Sei anni e sei mesi di carcere, oltre all'interdizione dai pubblici uffici ed una provvisionale pari a 21.700 euro per la vittima, all'epoca dei fatti ventenne. Questa la sentenza del secondo Collegio del Tribunale di Modena ai danni di un carabiniere, nel 2012 in servizio a Vignola e fino a ieri in servizio a Torino in qualità di maresciallo. Confermata l'accusa iniziale di violenza ai danni di una ragazza di 20 anni all'interno del bagno di una discoteca, dopo averla condotta qui con una scusa. Luca Sarti, questo il nome del carabiniere condannato in primo grado, si era difeso sostenendo come il rapporto fosse consenziente.
I giudici non gli hanno creduto.
Condanna più alta rispetto alle richieste dell'accusa
Il Tribunale ha comminato sei mesi in più rispetto ai sei anni in precedenza richiesti dal pubblico ministero Marco Niccolini. Non solo il carcere per il maresciallo dei Carabinieri, che da oggi risulta essere interdetto da tutti i pubblici uffici, condanna che lo estromette di fatto dal suo lavoro.
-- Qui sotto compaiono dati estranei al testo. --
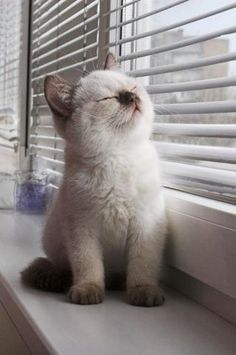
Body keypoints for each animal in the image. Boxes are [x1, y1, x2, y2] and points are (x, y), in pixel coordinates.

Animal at [21, 54, 167, 308]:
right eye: (109, 99)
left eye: (131, 88)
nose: (131, 97)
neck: (119, 156)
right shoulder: (82, 229)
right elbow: (89, 267)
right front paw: (88, 292)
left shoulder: (146, 224)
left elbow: (143, 268)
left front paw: (143, 293)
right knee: (66, 271)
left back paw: (119, 282)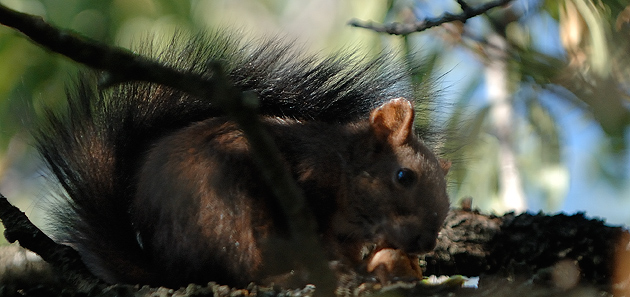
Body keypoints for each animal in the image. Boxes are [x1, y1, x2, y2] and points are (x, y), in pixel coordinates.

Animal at [34, 31, 452, 286]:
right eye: (404, 176)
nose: (425, 242)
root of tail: (168, 271)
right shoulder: (308, 180)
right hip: (226, 212)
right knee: (244, 270)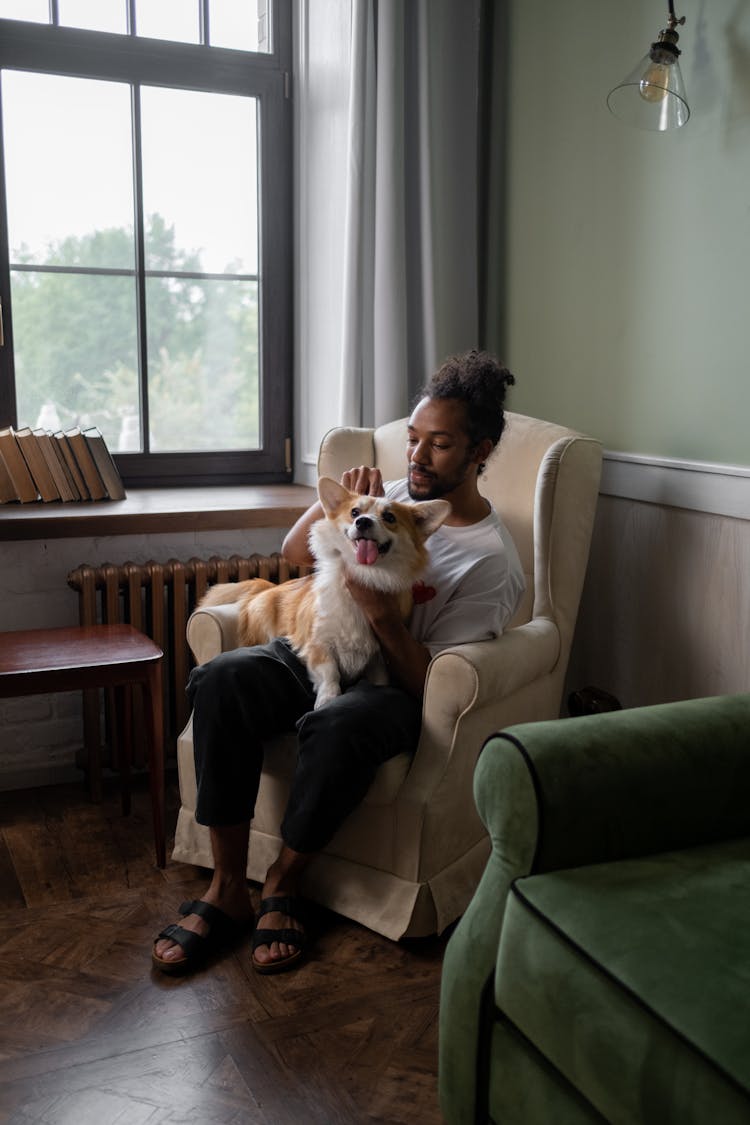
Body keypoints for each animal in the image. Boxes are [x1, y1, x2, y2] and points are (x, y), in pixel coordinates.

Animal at [197, 479, 452, 706]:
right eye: (354, 512)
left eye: (389, 518)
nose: (362, 522)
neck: (364, 575)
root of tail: (269, 586)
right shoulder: (319, 643)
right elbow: (330, 673)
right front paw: (327, 698)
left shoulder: (378, 658)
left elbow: (379, 680)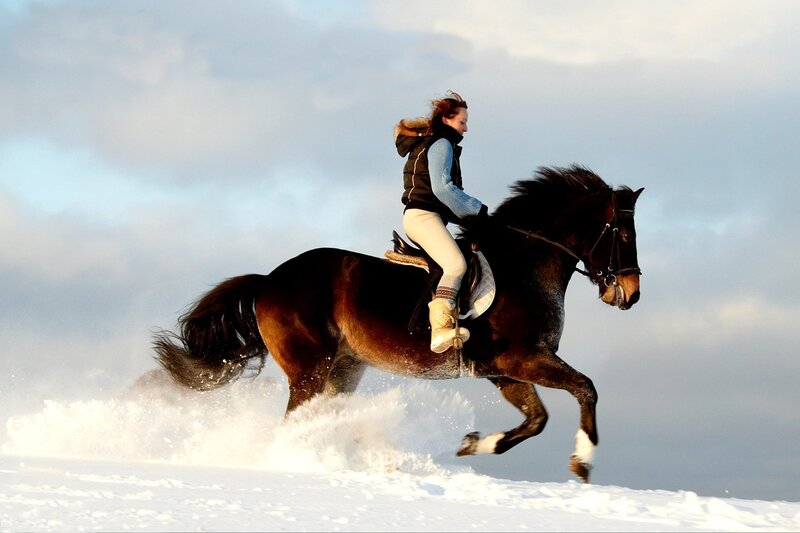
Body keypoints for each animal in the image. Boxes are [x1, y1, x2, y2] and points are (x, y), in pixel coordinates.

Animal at [152, 165, 643, 483]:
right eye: (623, 234)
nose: (631, 293)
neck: (525, 267)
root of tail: (269, 280)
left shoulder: (502, 371)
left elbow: (536, 420)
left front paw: (471, 444)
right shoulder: (525, 359)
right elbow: (586, 389)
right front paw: (583, 462)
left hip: (343, 370)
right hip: (309, 370)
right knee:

Inoltre, dovrà risarcire la vittima con una provvisionale di importo di poco inferiore ai 22 mila euro, oltre che una provvisionale anche per l'Udi (Unione Donne d'Italia), un'associazione femminista che per tutto il corso del processo è stata al fianco della giovane.
I fatti risalgono al 2012. La difesa ha sempre chiesto l'assoluzione per il proprio assistito, con i giudici però che hanno deciso diversamente.
Entro tre mesi si conosceranno le motivazioni che hanno spinto il Tribunale a propendere per la condanna di primo grado ed i legali del carabiniere Sarti eventualmente potranno ricorrere ai gradi di giudizio di secondo grado, ovvero l'appello. Il referto medico, come evidenzia la Gazzetta di Modena, parla di lesioni genitali e segni vistosi al collo, dettagli che hanno contribuito a sgretolare la tesi secondo cui la ragazza fosse consenziente.
In aula erano presenti ieri sia la vittima che la madre. La prima, poco prima della lettura della condanna, ha deciso di allontanarsi. Ad ascoltare la decisione dei giudici è stata la madre della ventenne. Quest'ultima si è detta contenta della sentenza, sottolineando come anche la figlia lo fosse, non entrando nei meriti della durata della pena inflitta in primo grado al carabiniere.
"In questa sentenza ci riconosciamo" ha aggiunto la signora Piretti, legale e dirigente dell'associazione Unione Donne d'Italia, che ha ribadito come l'importante non fosse la quantità della pena ma il riconoscimento di una sentenza fondata.